The oiler departed Port Arthur 24 July and arrived at San Pedro, California 9 August. From 1919 to 1929, Kanawha, with the exception of three cruises to Port Arthur to supply units and ports along the Atlantic coast, operated in the Pacific. In addition to servicing ships, the oiler participated in the Army-Navy maneuvers in Hawaii during April 1925. She then accompanied the Battle Fleet on a goodwill cruise to Australia and New Zealand before resuming coastal fueling operations 25 September 1925. Kanawha was decommissioned at Puget Sound Naval Shipyard 18 December 1929.

She was recommissioned 5 June 1934 and cleared Bremerton 21 June for her base at San Pedro. For the following six years she cruised along the United States West Coast supplying oil and gasoline to ports in the Panama Canal Zone, the Caribbean, and Hawaii. In 1941 Kanawha widened her operations, sailing east to Midway and Wake Islands and as far north as Alaska. The oiler was at Mare Island undergoing overhaul at the time of the Japanese attack on Pearl Harbor.

===World War II===
Kanawha departed San Pedro 21 March 1942 with a convoy loaded with supplies for Hawaii. She continued convoy runs from California to Pearl Harbor until 18 May when she arrived Tongatapu for fueling operations in the South Pacific. Throughout the summer she cruised to New Caledonia, Espiritu Santo, and Efate, providing fuel for destroyers and transports en route to the Pacific campaigns. The oiler departed Pago Pago 12 October and put into San Francisco 29 October for repairs and overhaul.

Kanawha resumed fueling operations upon her return to Pago Pago 13 February 1943. For the next two months she serviced ships engaged in the struggle in the Solomon Islands.

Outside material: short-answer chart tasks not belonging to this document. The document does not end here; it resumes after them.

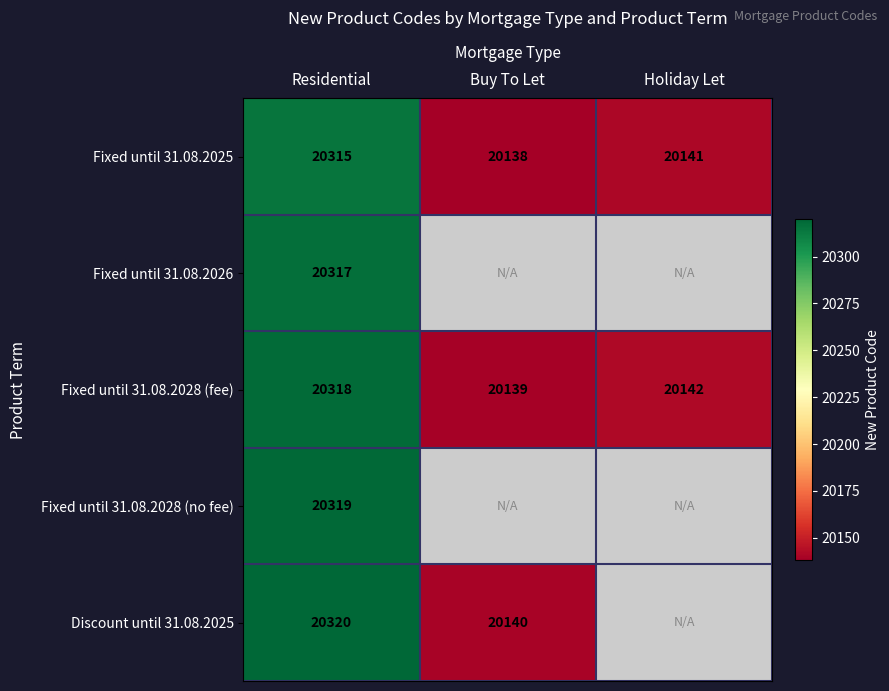

At how many categories does at least one series exceed 20312?

1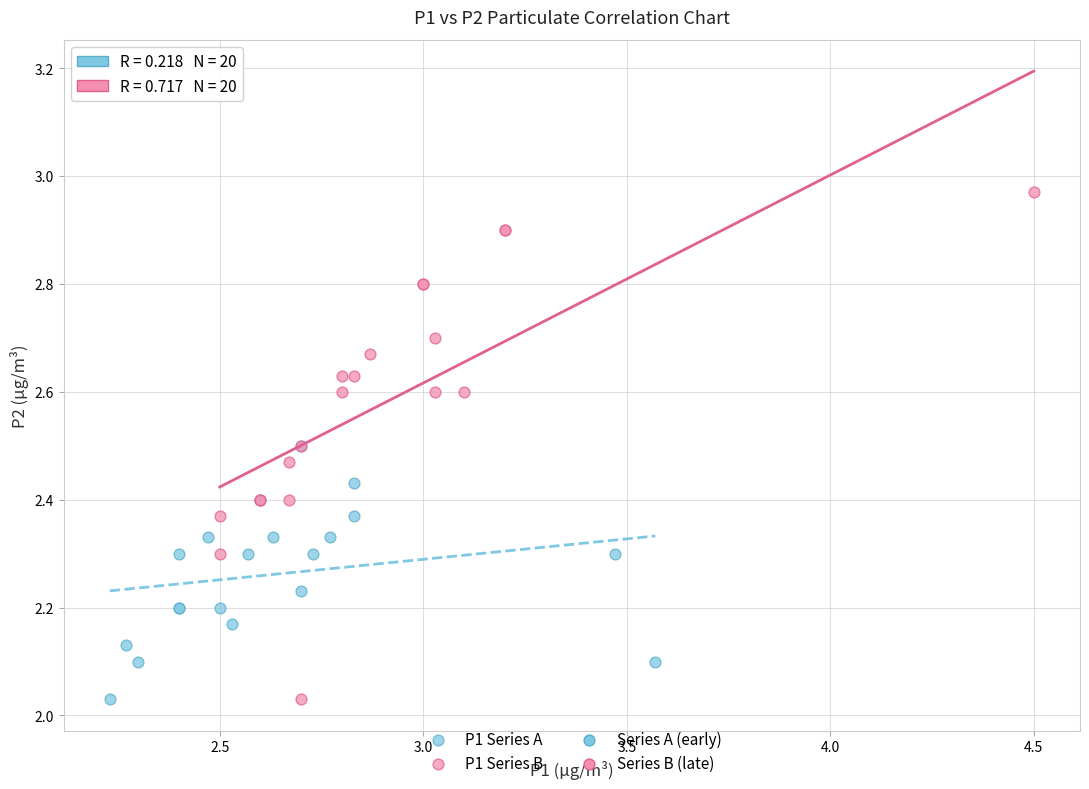

Which series has the largest Y range (max minus min)?

P1 Series B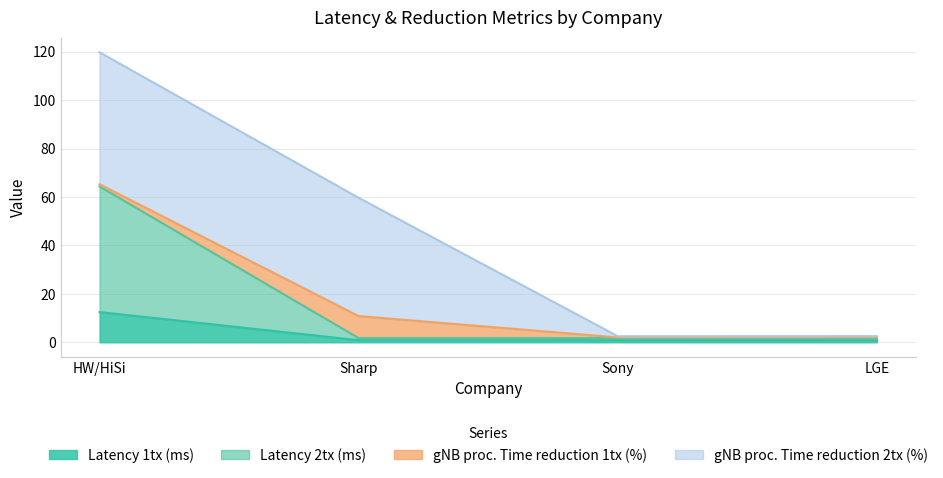

What is the spread (max minus min) of values at Sony?

0.9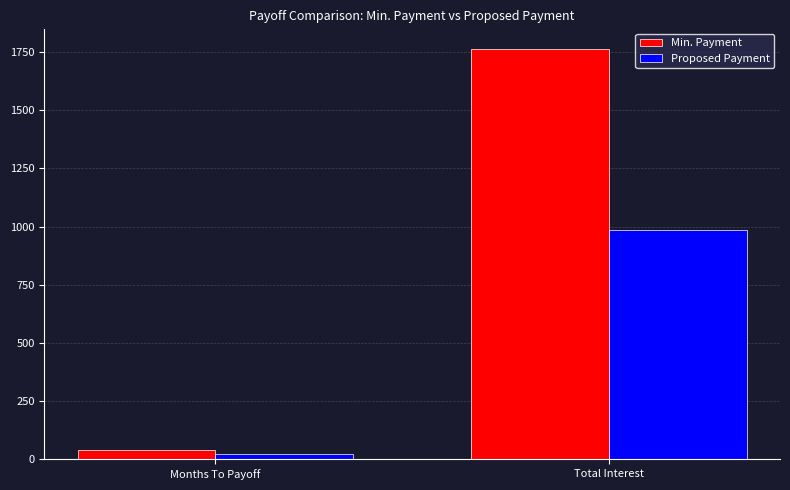

What position from the right is Total Interest?

1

On 7 April a group of Japanese Vals slipped through fighter defenses and zeroed in on Kanawha as she awaited an escort in Tulagi harbor. At 1502, shortly after clearing the harbor, the slow and vulnerable oiler came under bomb attack. One of the first five planes hit an oil tank under the bridge, causing fires to spread rapidly along the deck. Lt. Comdr. Bock ordered the ship abandoned to minimize danger to his crew from burning oil on the surface. After rescue operations were underway, volunteers returned on board and extinguished fires amidst exploding ammunition. The tug towed Kanawha to the west side of Tulagi where she was beached shortly before midnight. However, she slid off into deep water and sank before daybreak 8 April. Nineteen of her crew were lost.

Kanawha received one battle star for World War II service.